Open dan326326 opened 2 years ago
Hi, I cannot infer errors from this one sentence. You should debug carefully. Follow your input image and find what makes nan.
Thank you for your reply. Is there a uniform size requirement for pictures
It is recommended to use images larger than 512x512, but smaller ones are okay if their portion is not large. You don’t need fixed size images because they will be cropped automatically to 512x512.
One possible reason is that some of your images might be actually non-JPEG but have .jpg extension. Or some images might be just corrupted. Modify your code to print a filename when an error occurs and remove that image from training set.
Thank you very much indeed. I located the generation of this nan, and the data became nan after passing through the first convolution layer conv1,What's going on here
That’s weird…
You may post the image that is causing errors.
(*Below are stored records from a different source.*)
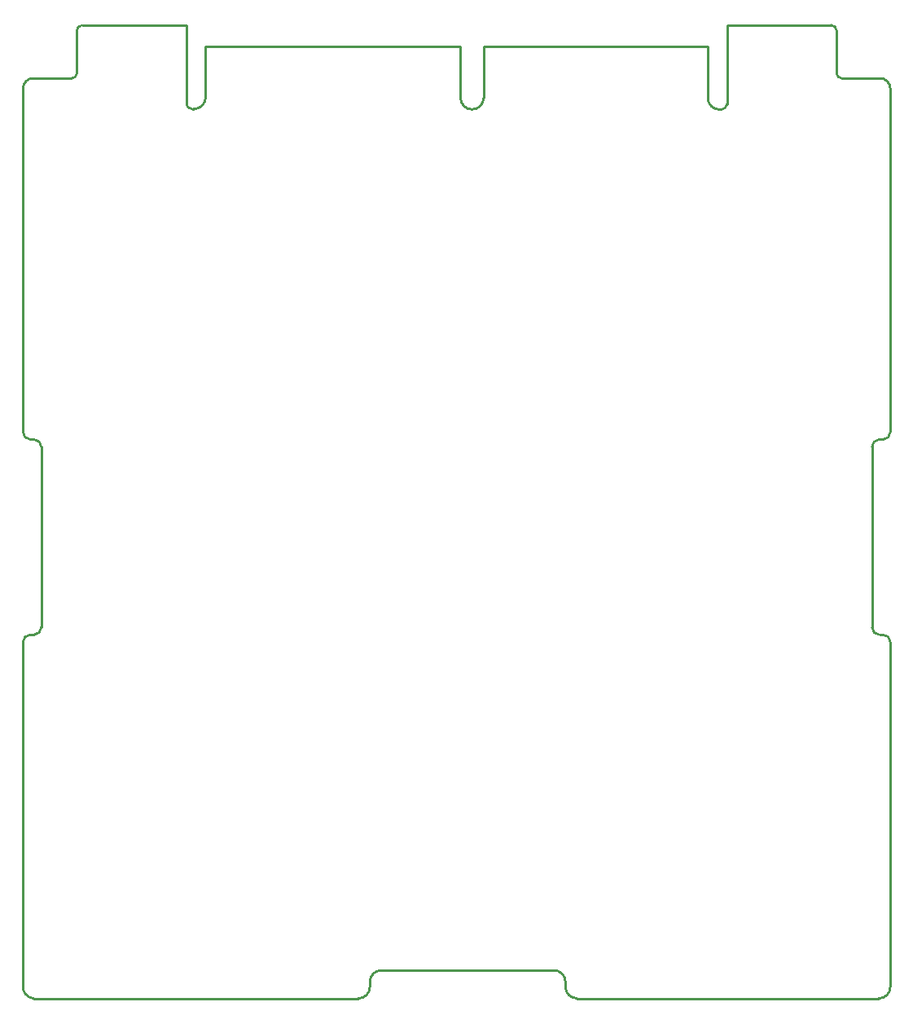
<source format=gm1>
%TF.GenerationSoftware,KiCad,Pcbnew,(6.0.2)*%
%TF.CreationDate,2022-09-07T09:45:00-04:00*%
%TF.ProjectId,batteryboard,62617474-6572-4796-926f-6172642e6b69,rev?*%
%TF.SameCoordinates,Original*%
%TF.FileFunction,Profile,NP*%
%FSLAX46Y46*%
G04 Gerber Fmt 4.6, Leading zero omitted, Abs format (unit mm)*
G04 Created by KiCad (PCBNEW (6.0.2)) date 2022-09-07 09:45:00*
%MOMM*%
%LPD*%
G01*
G04 APERTURE LIST*
%TA.AperFunction,Profile*%
%ADD10C,0.254000*%
%TD*%
G04 APERTURE END LIST*
D10*
X109626402Y-142773398D02*
X109626402Y-142239998D01*
X109626402Y-142773398D02*
G75*
G03*
X110820202Y-143967198I1193800J0D01*
G01*
X64742214Y-42841363D02*
X69442149Y-42841363D01*
X141503402Y-105409998D02*
X141503402Y-86639398D01*
X98722230Y-50379354D02*
G75*
G03*
X101122210Y-50379370I1199990J-17D01*
G01*
X124422232Y-50379371D02*
G75*
G03*
X125622219Y-51579361I1199990J0D01*
G01*
X71022232Y-51529331D02*
G75*
G03*
X72222220Y-50329342I-2J1199990D01*
G01*
X143408402Y-49427575D02*
G75*
G03*
X142305524Y-48324700I-1102878J-3D01*
G01*
X126422213Y-51004361D02*
X126422213Y-44904363D01*
X101122210Y-50379354D02*
X101122210Y-45004363D01*
X98722230Y-50379354D02*
X98722230Y-45004363D01*
X101122220Y-45004353D02*
X124422222Y-45004353D01*
X70222239Y-50954331D02*
X70222239Y-44854333D01*
X124422232Y-50379354D02*
X124422232Y-45004363D01*
X54338847Y-48324697D02*
G75*
G03*
X53238402Y-49425142I0J-1100445D01*
G01*
X125622220Y-51579361D02*
X125847213Y-51579361D01*
X58338847Y-48324697D02*
G75*
G03*
X58822003Y-47841541I0J483156D01*
G01*
X72222220Y-50329323D02*
X72222220Y-45004353D01*
X141503402Y-105409998D02*
G75*
G03*
X142265402Y-106171998I762001J1D01*
G01*
X70797239Y-51529331D02*
X71022232Y-51529331D01*
X72222220Y-45004350D02*
X98722220Y-45004353D01*
X127040060Y-42822678D02*
X127746790Y-42822678D01*
X125847213Y-51579364D02*
G75*
G03*
X126422213Y-51004364I-1J575001D01*
G01*
X53238402Y-85115398D02*
G75*
G03*
X54000402Y-85877398I762001J1D01*
G01*
X59397198Y-42841358D02*
G75*
G03*
X58822186Y-43416370I0J-575012D01*
G01*
X142646402Y-85877398D02*
G75*
G03*
X143408402Y-85115398I-1J762001D01*
G01*
X137822185Y-47841355D02*
X137822185Y-43391372D01*
X54381402Y-106171998D02*
G75*
G03*
X55143402Y-105409998I-1J762001D01*
G01*
X90500202Y-141046198D02*
G75*
G03*
X89306402Y-142239998I0J-1193800D01*
G01*
X53238402Y-85115398D02*
X53238402Y-49425142D01*
X143408402Y-106933998D02*
G75*
G03*
X142646402Y-106171998I-762001J-1D01*
G01*
X55143402Y-86639398D02*
G75*
G03*
X54381402Y-85877398I-762001J-1D01*
G01*
X137822185Y-47841355D02*
G75*
G03*
X138305527Y-48324697I483343J1D01*
G01*
X137822185Y-43391372D02*
G75*
G03*
X137253494Y-42822681I-568692J-1D01*
G01*
X89306402Y-142773398D02*
X89306402Y-142239998D01*
X54338847Y-48324697D02*
X58338847Y-48324697D01*
X70222239Y-50954333D02*
G75*
G03*
X70797239Y-51529333I575001J1D01*
G01*
X143408402Y-85115398D02*
X143408402Y-49427575D01*
X54000402Y-106171998D02*
G75*
G03*
X53238402Y-106933998I1J-762001D01*
G01*
X138305527Y-48324697D02*
X142305524Y-48324697D01*
X58822003Y-47841541D02*
X58822186Y-43416370D01*
X142265402Y-106171998D02*
X142646402Y-106171998D01*
X142214602Y-143967198D02*
G75*
G03*
X143408402Y-142773398I0J1193800D01*
G01*
X109626402Y-142239998D02*
G75*
G03*
X108432602Y-141046198I-1193800J0D01*
G01*
X88112602Y-143967198D02*
G75*
G03*
X89306402Y-142773398I0J1193800D01*
G01*
X142265402Y-85877398D02*
X142646402Y-85877398D01*
X90500202Y-141046198D02*
X108432602Y-141046198D01*
X70222203Y-44854351D02*
X70222203Y-42841370D01*
X126422177Y-44904381D02*
X126422177Y-42822681D01*
X126422177Y-42822681D02*
X127040068Y-42822681D01*
X142265402Y-85877398D02*
G75*
G03*
X141503402Y-86639398I1J-762001D01*
G01*
X59397198Y-42841358D02*
X64742207Y-42841358D01*
X127746790Y-42822678D02*
X137253494Y-42822681D01*
X53238393Y-142697198D02*
X53238402Y-106933998D01*
X69442154Y-42841370D02*
X70222203Y-42841370D01*
X53238402Y-142697198D02*
G75*
G03*
X54356002Y-143967198I1193798J-76201D01*
G01*
X110820202Y-143967198D02*
X142214602Y-143967198D01*
X143408402Y-142773398D02*
X143408402Y-106933998D01*
X54000402Y-106171998D02*
X54381402Y-106171998D01*
X54356002Y-143967195D02*
X88112602Y-143967198D01*
X55143402Y-105409998D02*
X55143402Y-86639398D01*
X54000400Y-85877400D02*
X54381400Y-85877400D01*
M02*

</source>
hello, thank for your patient reply , this is the running result ! Epoch: [0/200] Iter:[0/1176], Time: 1100.00, lr: 0.005000, Loss: 0.691021 Epoch: [0/200] Iter:[10/1176], Time: 101.08, lr: 0.005000, Loss: nan NaN or Inf found in input tensor. Epoch: [0/200] Iter:[20/1176], Time: 53.51, lr: 0.005000, Loss: nan NaN or Inf found in input tensor. ...
I find is that the result of convolution is huge:
tensor([[[[-7.9044e+31, 1.3967e+32, -1.7841e+32, ..., 1.3038e+32, -3.7658e+32, 3.4734e+32], [-1.0282e+32, -8.2208e+31, -2.6121e+30, ..., 1.0440e+32, 8.8422e+31, 7.1321e+30], [ 3.3423e+31, 1.6554e+32, 4.9708e+31, ..., -2.4600e+32, -5.2235e+32, 2.3235e+32], ...,
Please upload that image file. I'll test it on my computer.
Same the case with me for CASIA2 dataset. Any solution?
Thank you again for your answer. Now there is a new problem, Loss is NaN at the beginning of training. Do you know how to solve this problem?
Epoch: [1/200] Iter:[280/934], Time: 7.62, lr: 0.0049, Loss: nan NaN or Inf found in input tensor.